Metadata-Version: 2.4
Name: vociro
Version: 0.1.1
Summary: Multisource sentiment-focused research assistant (Reddit, Bluesky, optional Web).
Author-email: Your Name <you@example.com>
License: MIT
License-File: LICENSE
Requires-Python: >=3.9
Requires-Dist: openai>=1.13
Requires-Dist: python-dotenv>=1.0
Requires-Dist: requests>=2.31
Requires-Dist: rich>=13.7
Description-Content-Type: text/markdown

# Vociro — Multisource Research Assistant

A command-line helper that spins up one or more autonomous **search agents** powered by OpenAI (o3 or o4-mini).  Each agent can gather information from:

* DuckDuckGo Web Search (HTML scrape)
* Reddit posts (plus top comments)
* Bluesky posts

The collected evidence is summarised and passed to a **report compiler** model that produces the final analysis.  If the compiler feels the results are insufficient, it can request another search round via an internal `redo_search` tool.

## Why?

Quickly answer exploratory questions that benefit from perspectives across traditional web pages, social-media discussion (Reddit) and emerging networks (Bluesky) without juggling multiple APIs or manual browsing.

## Architecture

```
┌──────────────┐   1. strategy_model (o3/o4-mini)
│ generate     │      • Produces 3-8 search queries
│ search       │
│ objectives   │
└──────┬───────┘
       │queries[]
┌──────▼───────┐   2. N search agents (agent_model)
│ each agent   │      • Picks one query
│ uses tools   │      • Calls search_web / search_reddit / search_bsky
└──────┬───────┘
       │summaries[]
┌──────▼───────┐   3. report_model
│ compile      │      • Writes final report
│ final report │      • May call redo_search to loop back
└──────────────┘
```

## Installation

```bash
# (optional) create and activate a virtual environment
python -m venv .venv && source .venv/bin/activate

# install from PyPI
pip install vociro
```

## Environment variables

Set the following variables **in your terminal session** before running Vociro (no .env file is used):

| Variable | Purpose |
|----------|---------|
| `OPENAI_API_KEY` | Your OpenAI key (mandatory) |
| `REDDIT_CLIENT_ID` & `REDDIT_CLIENT_SECRET` | Reddit app credentials |
| `BLUESKY_HANDLE` & `BLUESKY_APP_PASSWORD` | Bluesky login (optional – improves rate-limits) |

Examples (Unix shells):
```bash
export OPENAI_API_KEY="sk-..."
export REDDIT_CLIENT_ID="abc" REDDIT_CLIENT_SECRET="xyz"
```
Windows (PowerShell):
```powershell
setx OPENAI_API_KEY "sk-..."
```

## Usage

```bash
vociro init  # start an interactive research session
```

1. Clarification phase — the assistant asks follow-up questions until it proposes a final objective:

   ```
   READY: <concise objective>
   ```
   You must then confirm with `y` (accept) or `n` (explain why, loop continues). Press `z` at any prompt to skip the phase entirely.

2. Source selection  
   • Reddit **and** Bluesky are always enabled (sentiment sources).  
   • DuckDuckGo Web search is optional (default **n**).

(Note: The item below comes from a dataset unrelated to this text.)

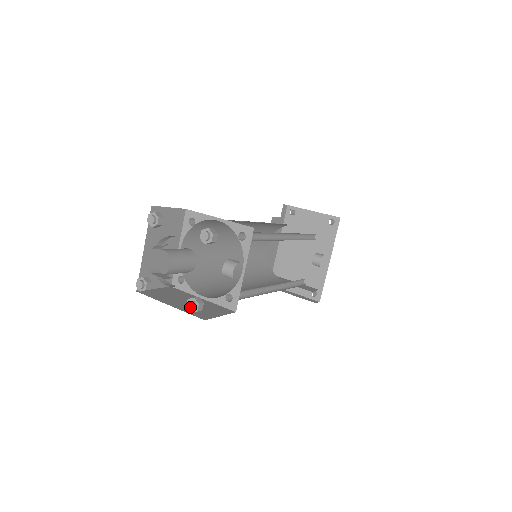
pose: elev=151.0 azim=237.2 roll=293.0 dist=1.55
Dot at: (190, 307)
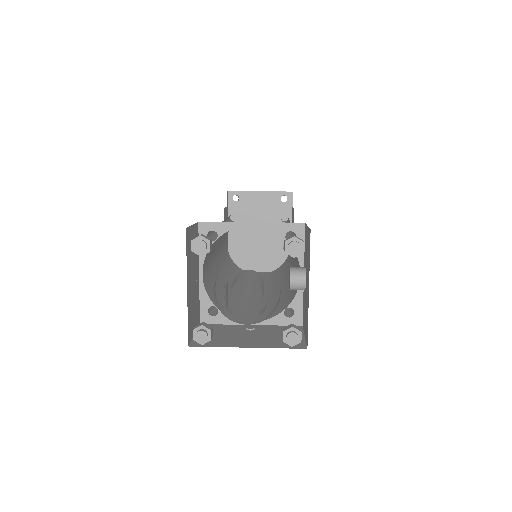
Dot at: (292, 340)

3. Model selection / number of agents — same as before.

During execution you will see, *for each generated search query*:

```
Search — <query>
Tool calls:
  1. search_reddit(query='…')
  2. search_bsky(query='…')
  …
Total cost so far: $0.0123
```

The agent is encouraged to perform deep dives (many tool calls) on Reddit and Bluesky to surface real user sentiment. The report compiler will call `redo_search` automatically if it feels more evidence is required.

### Skip everything quickly
If you want a totally non-interactive run you can feed inputs through stdin, e.g.

```bash
echo -e "My question\nz\n\n\no4-mini\no3\n" | vociro init | cat
```

(The first `z` skips clarifications.)

## Extending functionality

* Add new search back-ends by:
  1. Implementing a simple Python function that returns JSON-serialisable results.
  2. Registering a matching schema in `build_tool_specs()`.
  3. Handling the tool call in `execute_tool()`.
* All OpenAI calls are centralised, so adding caching or async batching is straightforward.

## Caveats

* DuckDuckGo HTML scraping is brittle and for light personal use only.
* The project is **not** production-grade: no rate-limit back-off, retries or robust error handling.
* Token counts rely on the `usage` field from the OpenAI response and may vary slightly from billing.

## License

MIT – do what you like, just don't blame me.